The task = All lines from the one containing "laundry hamper: present" to the end of the data below are to be returned exactly, both ends included, with nothing added.

Recorded data =
[Start of section]

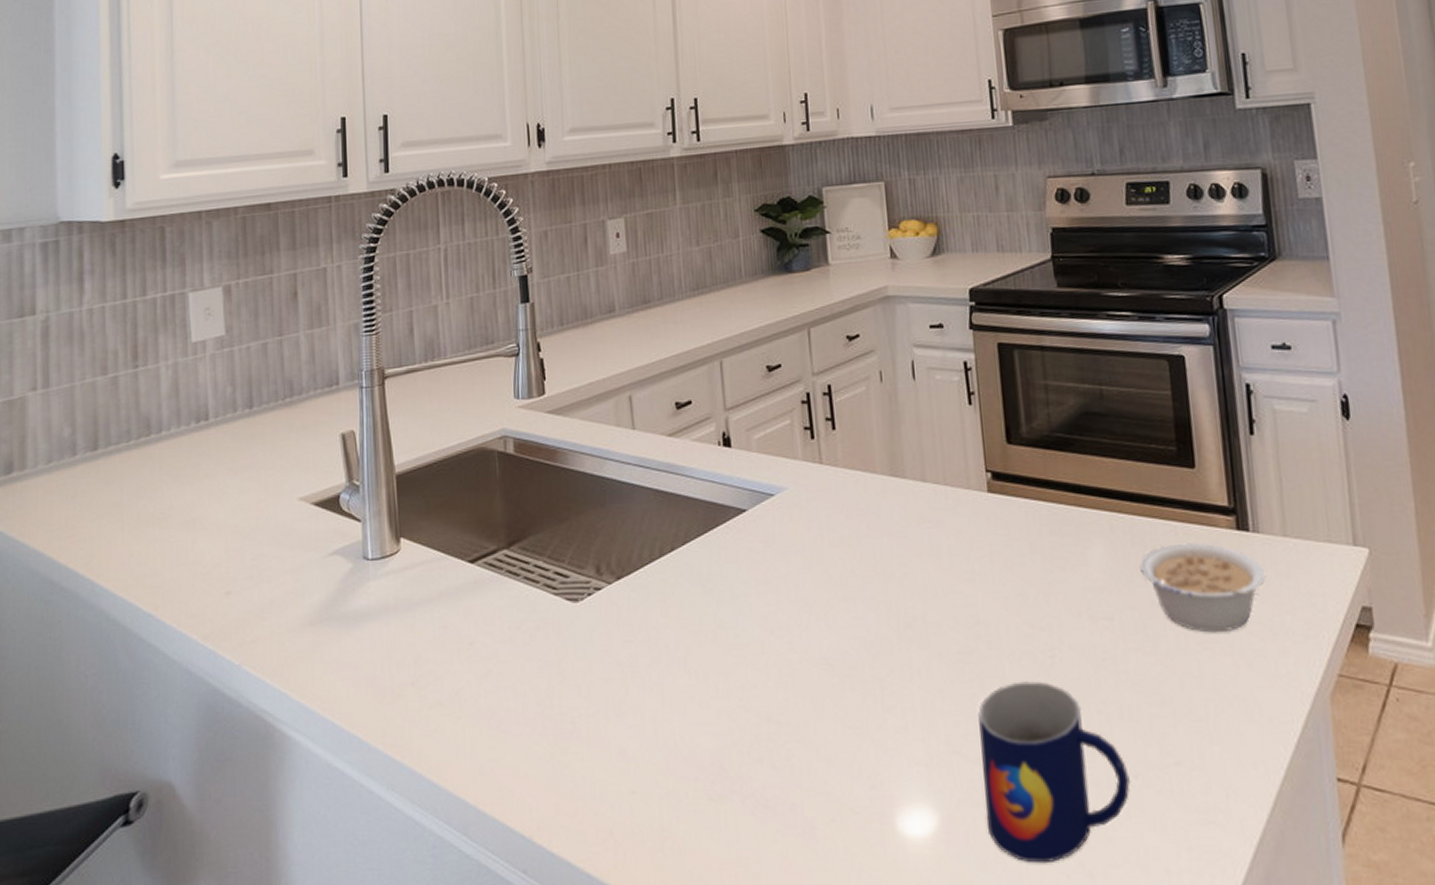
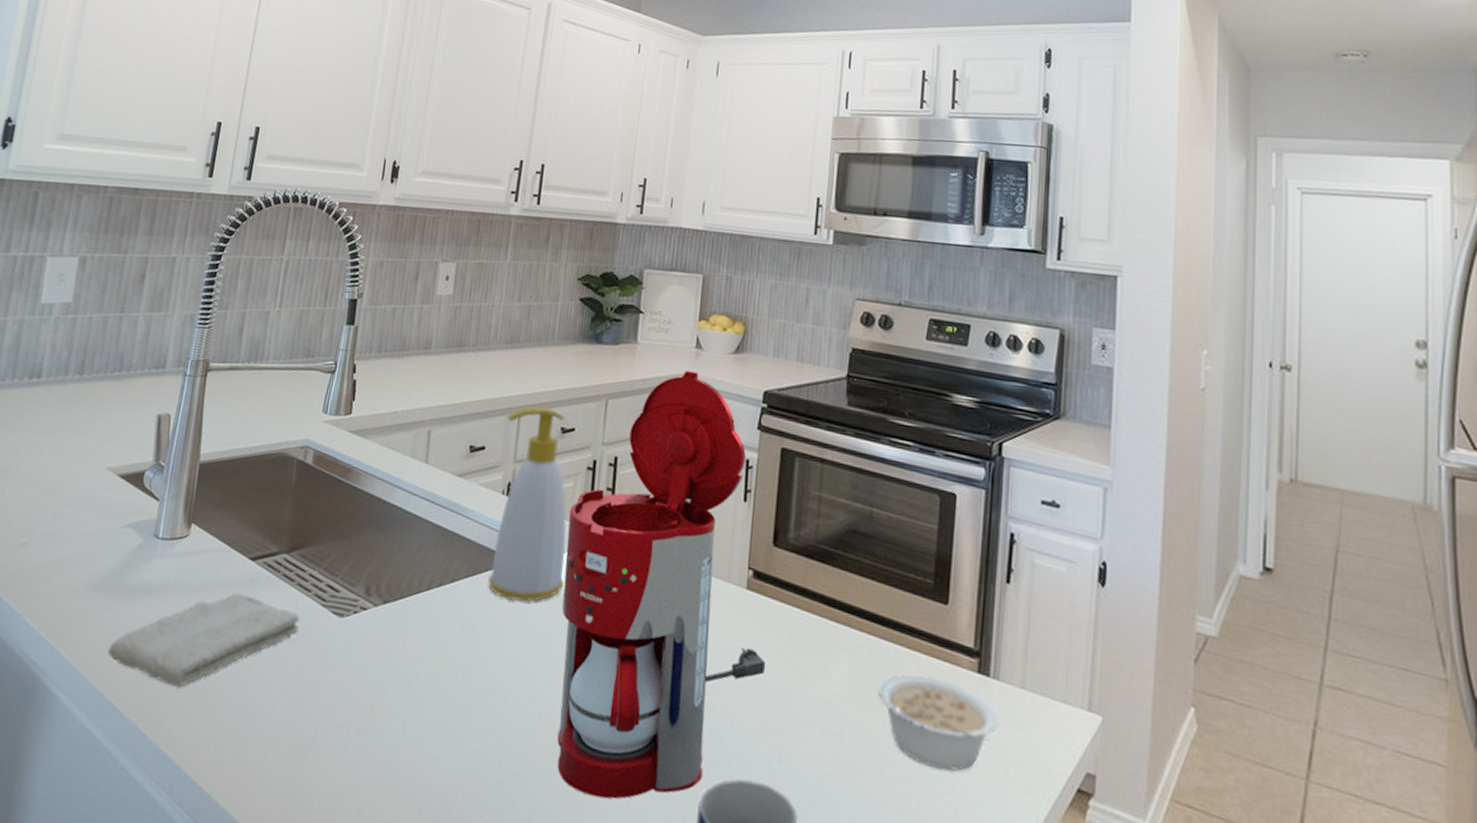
washcloth: none [339,598,534,706] -> present [108,592,299,687]
soap bottle: none [708,348,800,550] -> present [488,406,567,603]
coffee maker: none [791,283,1022,729] -> present [557,370,766,800]

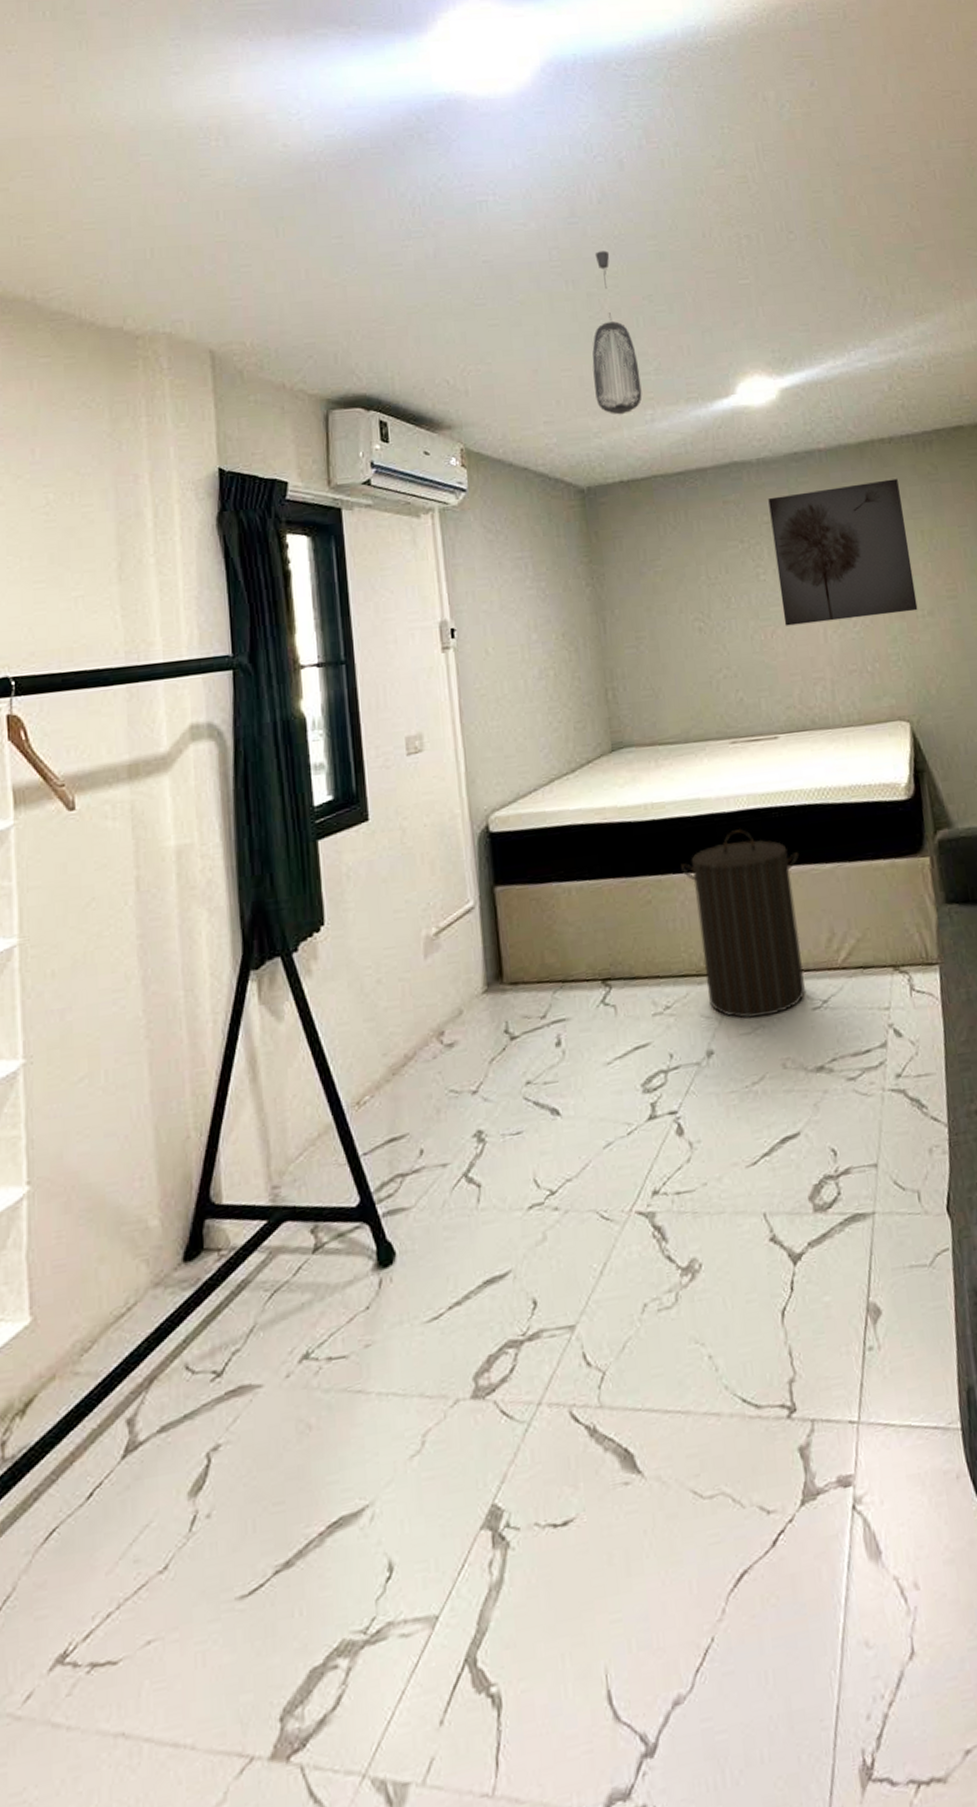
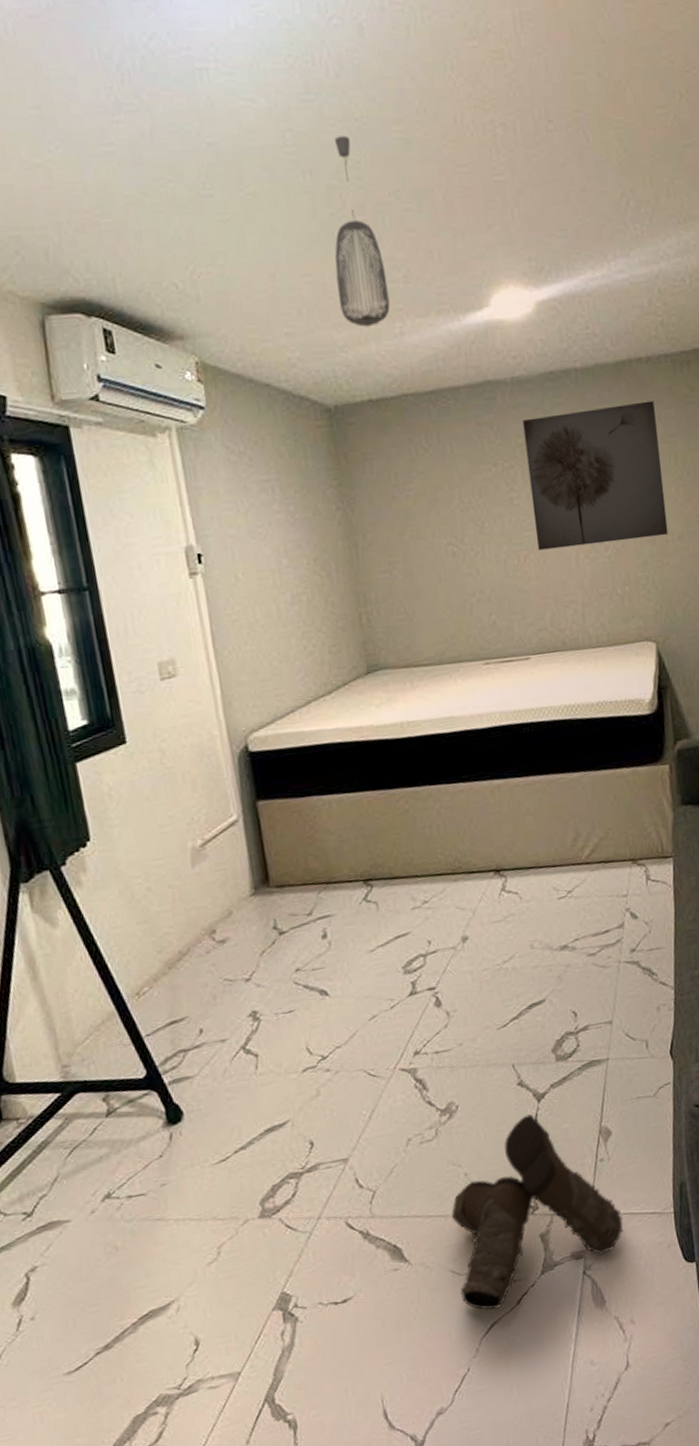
laundry hamper: present [681,828,805,1019] -> none [436,743,552,909]
boots: none [692,1280,901,1552] -> present [451,1114,624,1310]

[End of section]

Exercise solution =
laundry hamper: present [681,828,805,1019] -> none [436,743,552,909]
boots: none [692,1280,901,1552] -> present [451,1114,624,1310]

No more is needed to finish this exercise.